In het wetsvoorstel worden speciale eisen gesteld aan advocaten die bij de Hoge Raad mogen procederen. Het gaat daarbij vooral om regels inzake vakbekwaamheid, zoals toetredingseisen, permanente eisen van scholing en praktijk, vooral op het gebied van procesrecht. In de wetgeving is een overgangsregeling opgenomen van twee jaar voor advocaten die kantoor houden in het arrondissement ’s-Gravenhage. In de Wet op de rechterlijke organisatie (art. 80a) zullen twee gronden voor niet-ontvankelijkheid worden opgenomen, namelijk klaarblijkelijk onvoldoende belang bij een uitspraak in cassatie of omdat klachten klaarblijkelijk niet tot cassatie kunnen leiden.

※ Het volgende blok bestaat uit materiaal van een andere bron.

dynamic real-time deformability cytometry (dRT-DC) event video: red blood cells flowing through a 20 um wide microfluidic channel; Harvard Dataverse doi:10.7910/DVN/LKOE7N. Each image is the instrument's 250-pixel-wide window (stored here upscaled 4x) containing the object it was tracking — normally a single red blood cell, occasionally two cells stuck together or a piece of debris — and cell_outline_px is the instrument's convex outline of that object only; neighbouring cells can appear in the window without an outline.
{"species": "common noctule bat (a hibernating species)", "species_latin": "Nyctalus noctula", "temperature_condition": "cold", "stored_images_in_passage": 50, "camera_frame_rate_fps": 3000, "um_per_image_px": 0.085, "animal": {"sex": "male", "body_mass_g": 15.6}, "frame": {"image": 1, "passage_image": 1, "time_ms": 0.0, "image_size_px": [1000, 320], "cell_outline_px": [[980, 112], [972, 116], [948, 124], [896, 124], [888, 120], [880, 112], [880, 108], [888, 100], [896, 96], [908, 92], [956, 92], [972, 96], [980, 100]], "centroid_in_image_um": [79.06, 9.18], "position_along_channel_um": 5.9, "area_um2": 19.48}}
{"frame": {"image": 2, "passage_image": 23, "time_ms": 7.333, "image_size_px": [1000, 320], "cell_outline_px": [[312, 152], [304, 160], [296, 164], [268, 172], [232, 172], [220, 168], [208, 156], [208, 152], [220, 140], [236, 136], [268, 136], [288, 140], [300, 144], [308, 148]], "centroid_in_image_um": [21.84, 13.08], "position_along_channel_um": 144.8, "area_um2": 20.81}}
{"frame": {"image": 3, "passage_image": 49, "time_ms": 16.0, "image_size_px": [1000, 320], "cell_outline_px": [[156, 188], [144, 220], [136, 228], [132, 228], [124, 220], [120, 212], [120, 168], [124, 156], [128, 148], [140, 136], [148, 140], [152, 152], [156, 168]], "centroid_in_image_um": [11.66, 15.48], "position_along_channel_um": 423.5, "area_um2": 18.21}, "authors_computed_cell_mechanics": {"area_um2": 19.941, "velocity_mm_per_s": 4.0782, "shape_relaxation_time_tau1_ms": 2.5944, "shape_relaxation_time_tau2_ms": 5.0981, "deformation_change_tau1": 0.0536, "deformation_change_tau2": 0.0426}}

Voor de gerechtsdeurwaarders en advocaten is van belang dat in een cassatiedagvaarding geen woonplaats meer gekozen hoeft te worden in de gemeente ‘s-Gravenhage. Als de eiser of verweerder in cassatie geen woonplaats kiest bij de door hem aangewezen advocaat, volstaat een woonplaatskeuze in Nederland. De woonplaatskeuze hoeft niet langer binnen de gemeente Den Haag te zijn. Het betreft een wijziging van art. 407 lid 4 en 409 lid 3 Rv.
Wanneer de wetswijziging ingaat is op dit moment nog niet bekend.